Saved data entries

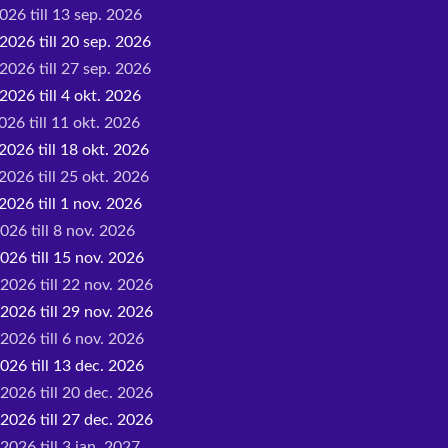
026 till 13 sep. 2026
2026 till 20 sep. 2026
2026 till 27 sep. 2026
2026 till 4 okt. 2026
026 till 11 okt. 2026
2026 till 18 okt. 2026
2026 till 25 okt. 2026
2026 till 1 nov. 2026
026 till 8 nov. 2026
026 till 15 nov. 2026
 2026 till 22 nov. 2026
 2026 till 29 nov. 2026
2026 till 6 nov. 2026
026 till 13 dec. 2026
 2026 till 20 dec. 2026
 2026 till 27 dec. 2026
2026 till 3 jan. 2027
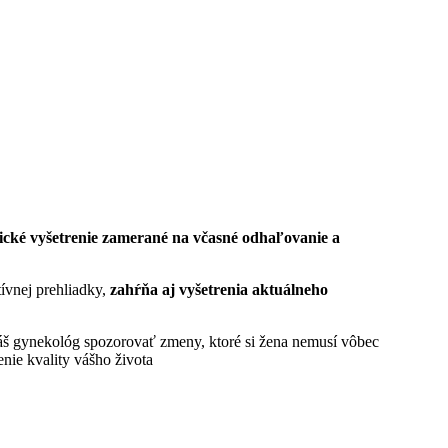
ogické vyšetrenie zamerané na včasné odhaľovanie a
ívnej prehliadky,
zahŕňa aj vyšetrenia aktuálneho
áš gynekológ spozorovať zmeny, ktoré si žena nemusí vôbec
nie kvality vášho života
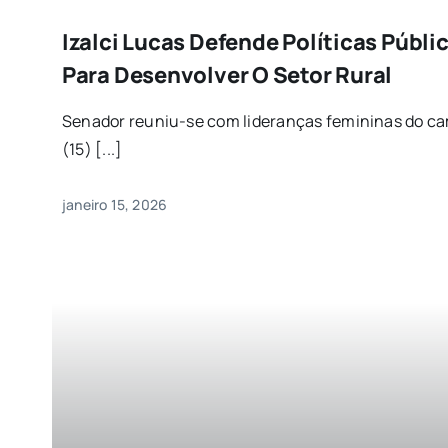
Izalci Lucas Defende Políticas Públ
Para Desenvolver O Setor Rural
Senador reuniu-se com lideranças femininas do ca
(15) [...]
janeiro 15, 2026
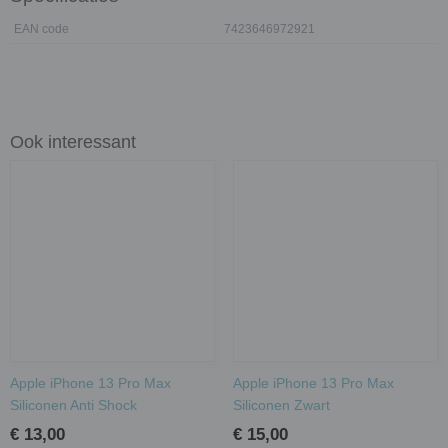
EAN code
7423646972921
Ook interessant
Apple iPhone 13 Pro Max
Apple iPhone 13 Pro Max
Siliconen Anti Shock
Siliconen Zwart
€ 13,00
€ 15,00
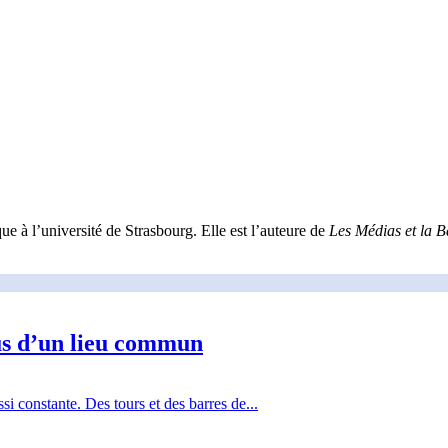
ue à l’université de Strasbourg. Elle est l’auteure de
Les Médias et la B
ous d’un lieu commun
si constante. Des tours et des barres de...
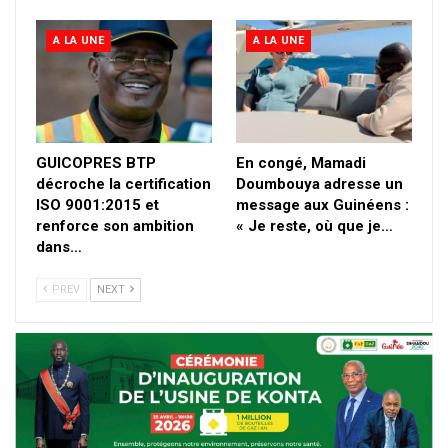
A LA UNE
A LA UNE
GUICOPRES BTP
En congé, Mamadi
décroche la certification
Doumbouya adresse un
ISO 9001:2015 et
message aux Guinéens :
renforce son ambition
« Je reste, où que je…
dans…
PREV
NEXT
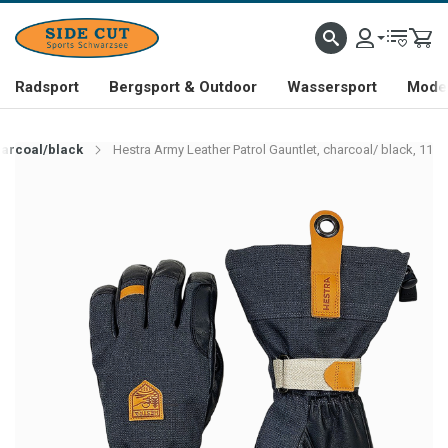
Radsport
Bergsport & Outdoor
Wassersport
Mode 
harcoal/black
Hestra Army Leather Patrol Gauntlet, charcoal/ black, 11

_REQUIRED WORK:_ Copy out the text of all the rows above, renaming every "till" to "until" and changing nothing else. Leave the pictures out.

_RESPONSE BOX:_
026 until 13 sep. 2026
2026 until 20 sep. 2026
2026 until 27 sep. 2026
2026 until 4 okt. 2026
026 until 11 okt. 2026
2026 until 18 okt. 2026
2026 until 25 okt. 2026
2026 until 1 nov. 2026
026 until 8 nov. 2026
026 until 15 nov. 2026
 2026 until 22 nov. 2026
 2026 until 29 nov. 2026
2026 until 6 nov. 2026
026 until 13 dec. 2026
 2026 until 20 dec. 2026
 2026 until 27 dec. 2026
2026 until 3 jan. 2027
ogické vyšetrenie zamerané na včasné odhaľovanie a
ívnej prehliadky,
zahŕňa aj vyšetrenia aktuálneho
áš gynekológ spozorovať zmeny, ktoré si žena nemusí vôbec
nie kvality vášho života
Izalci Lucas Defende Políticas Públ
Para Desenvolver O Setor Rural
Senador reuniu-se com lideranças femininas do ca
(15) [...]
janeiro 15, 2026
EAN code
7423646972921
Ook interessant
Apple iPhone 13 Pro Max
Apple iPhone 13 Pro Max
Siliconen Anti Shock
Siliconen Zwart
€ 13,00
€ 15,00
ue à l’université de Strasbourg. Elle est l’auteure de
Les Médias et la B
ous d’un lieu commun
si constante. Des tours et des barres de...
A LA UNE
A LA UNE
GUICOPRES BTP
En congé, Mamadi
décroche la certification
Doumbouya adresse un
ISO 9001:2015 et
message aux Guinéens :
renforce son ambition
« Je reste, où que je…
dans…
PREV
NEXT
Radsport
Bergsport & Outdoor
Wassersport
Mode 
harcoal/black
Hestra Army Leather Patrol Gauntlet, charcoal/ black, 11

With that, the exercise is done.